Zum Abschluss des Konzerts erklang Johannes Brahms′ frühe D-Dur-Sonate in der von Jorge Rotter rekonstruierten Urfassung. In dieser Sonate ist bereits der spätere Sinfoniker Brahms zu ahnen, und in der Urfassung ist durch die Reduzierung auf neun Instrumente ein kammermusikalisches Musizieren voller Klarheit und Transparenz möglich.

In den Sätzen 1-3 musizierten Erdmute Geuther (Flöte), Christof Reiff und Wolfgang Perkuhn (Klarinette), Rosa Donata Milton (Violine), Anne-Marei Holter (Viola), Henriette Lätsch (Violoncello), Przemysław Bobrowski (Kontrabass), Hedwig Dworazik (Fagott) und Robinson Wappler (Horn). In den Sätzen 4-6 übernahmen Pia Scheibe (Flöte), Vincent Nitsche und Wolfgang Perkuhn (Klarinette), Marius Sima (Violine), Thomas Cutik (Viola), Alma-Sophie Starke (Violoncello), Christoph Staemmler (Kontrabass), Manfred Baumgärtner (Fagott) und Anna Magdalena Euen (Horn) die Instrumentalparts.

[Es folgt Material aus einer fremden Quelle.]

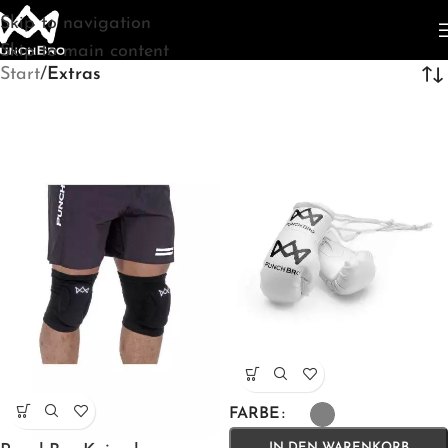
Skip to navigation
Skip to main content
Start
/
Extras
FARBE
IN DEN WARENKORB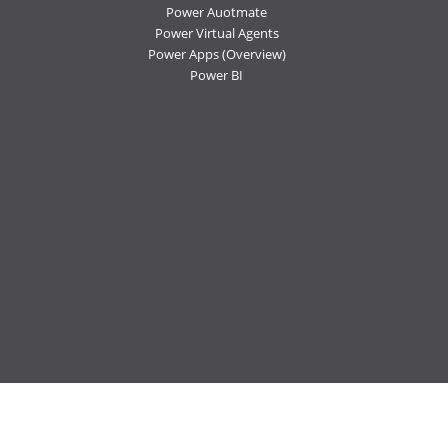
Power Auotmate
Power Virtual Agents
Power Apps
(Overview)
Power BI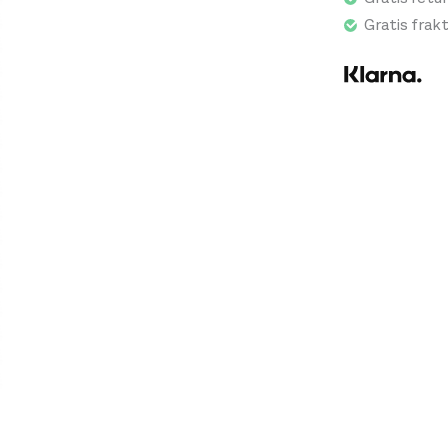
Gratis frak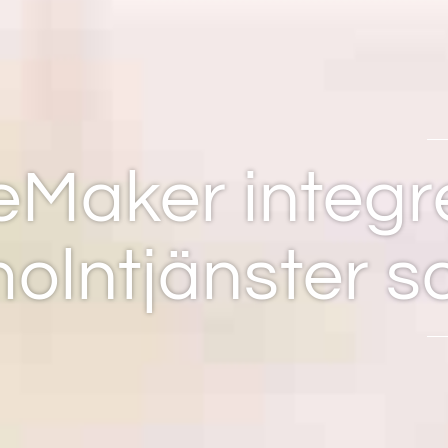
leMaker integ
olntjänster 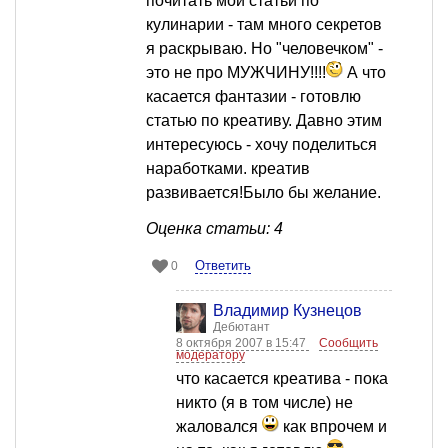
почитать мои статьи по
кулинарии - там много секретов
я раскрываю. Но "человечком" -
это не про МУЖЧИНУ!!!!
А что
касается фантазии - готовлю
статью по креативу. Давно этим
интересуюсь - хочу поделиться
наработками. креатив
развивается!Было бы желание.
Оценка статьи: 4
Ответить
0
Владимир Кузнецов
Дебютант
8 октября 2007 в 15:47
Сообщить
модератору
что касается креатива - пока
никто (я в том числе) не
жаловался
как впрочем и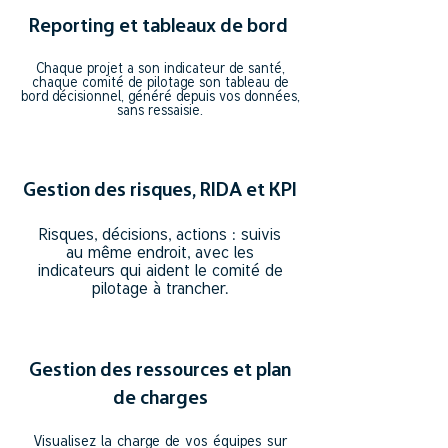
Reporting et tableaux de bord
Chaque projet a son indicateur de santé,
chaque comité de pilotage son tableau de
bord décisionnel, généré depuis vos données,
sans ressaisie.
Gestion des risques, RIDA et KPI
Risques, décisions, actions : suivis
au même endroit, avec les
indicateurs qui aident le comité de
pilotage à trancher.
Gestion des ressources et plan
de charges
Visualisez la charge de vos équipes sur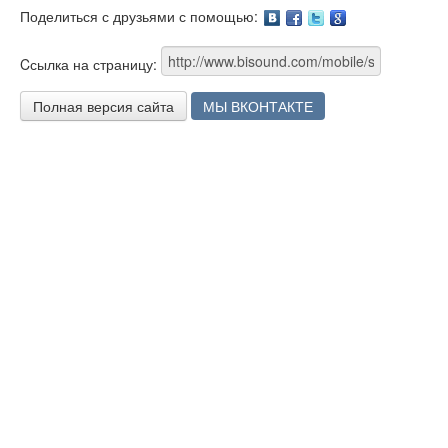
Поделиться с друзьями с помощью:
Facebook
Twitter
Google
Cсылка на страницу:
Полная версия сайта
МЫ ВКОНТАКТЕ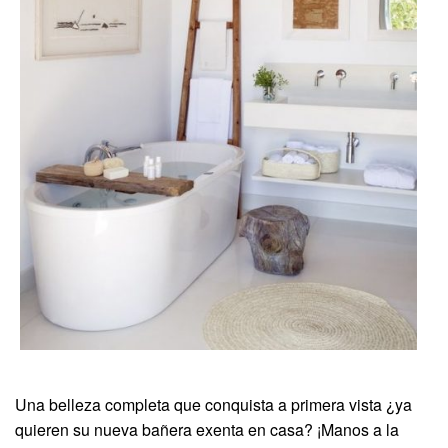
Una belleza completa que conquista a primera vista ¿ya
quieren su nueva bañera exenta en casa? ¡Manos a la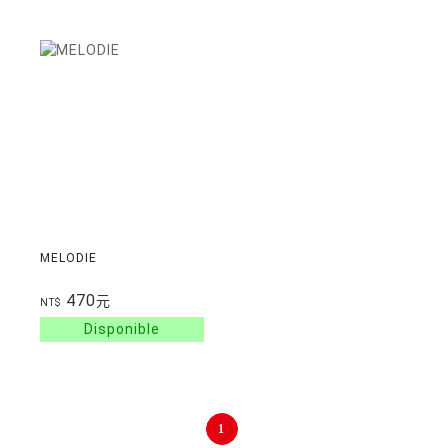
MELODIE
470
元
NT$
1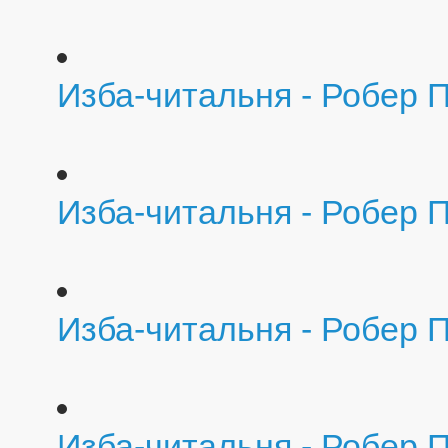
Изба-читальня - Робер 
Изба-читальня - Робер 
Изба-читальня - Робер П
Изба-читальня - Робер 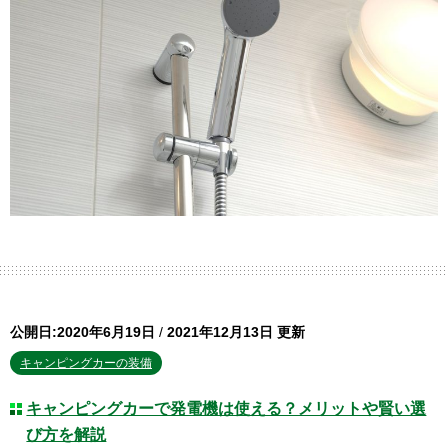
公開日:2020年6月19日
/
2021年12月13日 更新
キャンピングカーの装備
キャンピングカーで発電機は使える？メリットや賢い選
び方を解説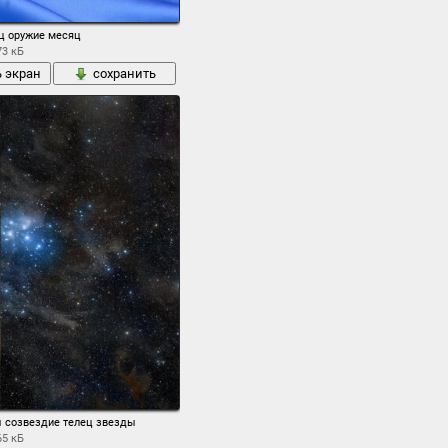
вропа зевс бык венок диадема плеяды волны брызги
ец оружие месяц
73 кБ
ь экран
сохранить
 созвездие телец звезды
65 кБ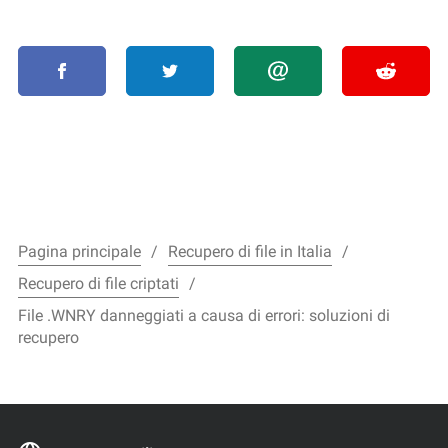
Pagina principale
Recupero di file in Italia
Recupero di file criptati
File .WNRY danneggiati a causa di errori: soluzioni di
recupero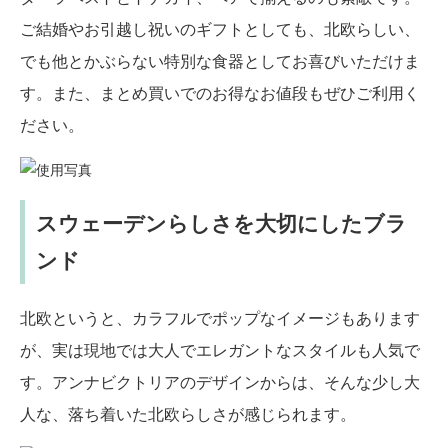
ご結婚やお引越し祝いのギフトとしても、北欧らしい、
でも他とかぶらない特別な食器としてお喜びいただけま
す。また、まとめ買いでのお得なお値段もぜひご利用く
ださい。
スウェーデンらしさを大切にしたブラ
ンド
北欧というと、カラフルでポップなイメージもあります
が、実は現地では大人でエレガントなスタイルも人気で
す。アンナビクトリアのデザインからは、そんな少し大
人な、落ち着いた北欧らしさが感じられます。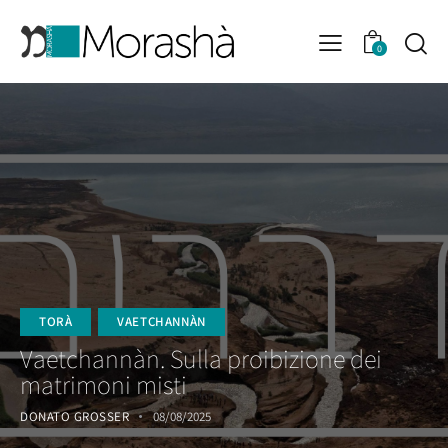
0
TORÀ
VAETCHANNÀN
Vaetchannàn. Sulla proibizione dei
matrimoni misti
DONATO GROSSER
08/08/2025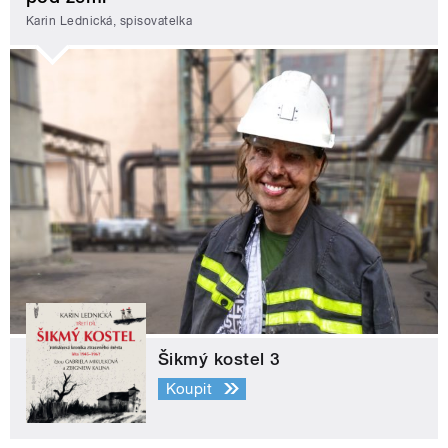
Karin Lednická, spisovatelka
Šikmý kostel 3
Koupit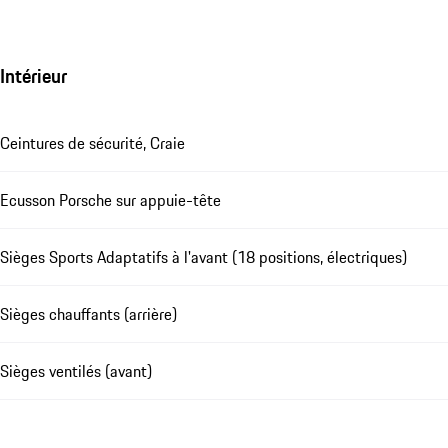
Intérieur
Ceintures de sécurité, Craie
Ecusson Porsche sur appuie-tête
Sièges Sports Adaptatifs à l'avant (18 positions, électriques)
Sièges chauffants (arrière)
Sièges ventilés (avant)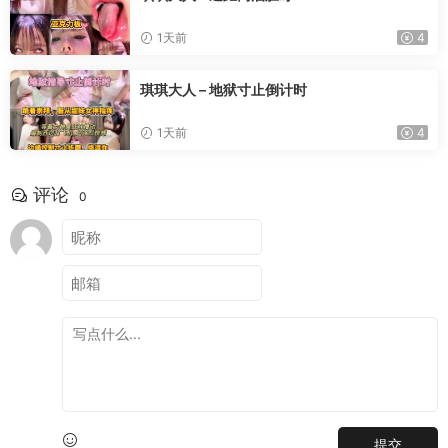
1天前
4
琪琪大人 – 地狱寸止倒计时
1天前
4
评论
0
提交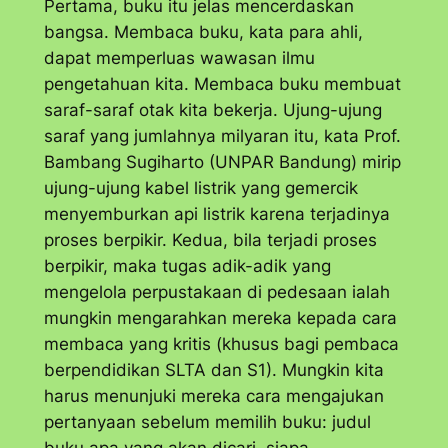
Pertama, buku itu jelas mencerdaskan
bangsa. Membaca buku, kata para ahli,
dapat memperluas wawasan ilmu
pengetahuan kita. Membaca buku membuat
saraf-saraf otak kita bekerja. Ujung-ujung
saraf yang jumlahnya milyaran itu, kata Prof.
Bambang Sugiharto (UNPAR Bandung) mirip
ujung-ujung kabel listrik yang gemercik
menyemburkan api listrik karena terjadinya
proses berpikir. Kedua, bila terjadi proses
berpikir, maka tugas adik-adik yang
mengelola perpustakaan di pedesaan ialah
mungkin mengarahkan mereka kepada cara
membaca yang kritis (khusus bagi pembaca
berpendidikan SLTA dan S1). Mungkin kita
harus menunjuki mereka cara mengajukan
pertanyaan sebelum memilih buku: judul
buku apa yang akan dicari, siapa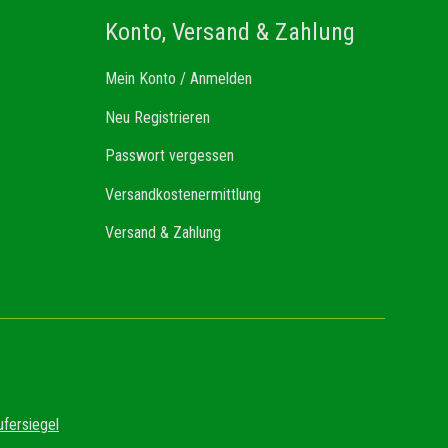
Konto, Versand & Zahlung
Mein Konto / Anmelden
Neu Registrieren
Passwort vergessen
Versandkostenermittlung
Versand & Zahlung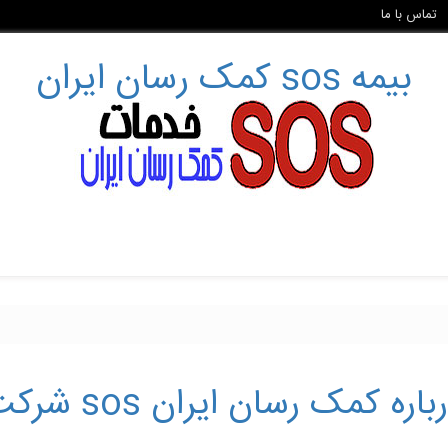
تماس با ما
بیمه sos کمک رسان ایران
باره کمک رسان ایران sos شرکت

Mit welcher Musizierfreude die „beiden Kammerensembles“ unter Simon Gaudenz aufspielten, wie sie den munteren Kopfsatz mit seinem vom Horn angestimmten Hauptthema spielten, in den tänzerischen Sätzen ganz in ihrem Element waren, welchen Zauber der Klangfarben sie vor allem im innig-ausdrucksvollen Adagio, dem Herzstück der Sonate entfalteten, wie sie das Scherzo mit seinen lustigen Jagdhornklängen und den beschwingten Finalsatz musizierten, das weckte die Vorfreude auf Live-Konzerte zum Auftakt der Kulturarena.

Ein kleiner Wermutstropfen trübte allerdings die Freude am TV-Konzert. Bildregie und -schnitt blieben hinter den musikalischen Leistungen zurück. Trotzdem sei das Frühlingskonzert allen Musikfreunden sehr empfohlen.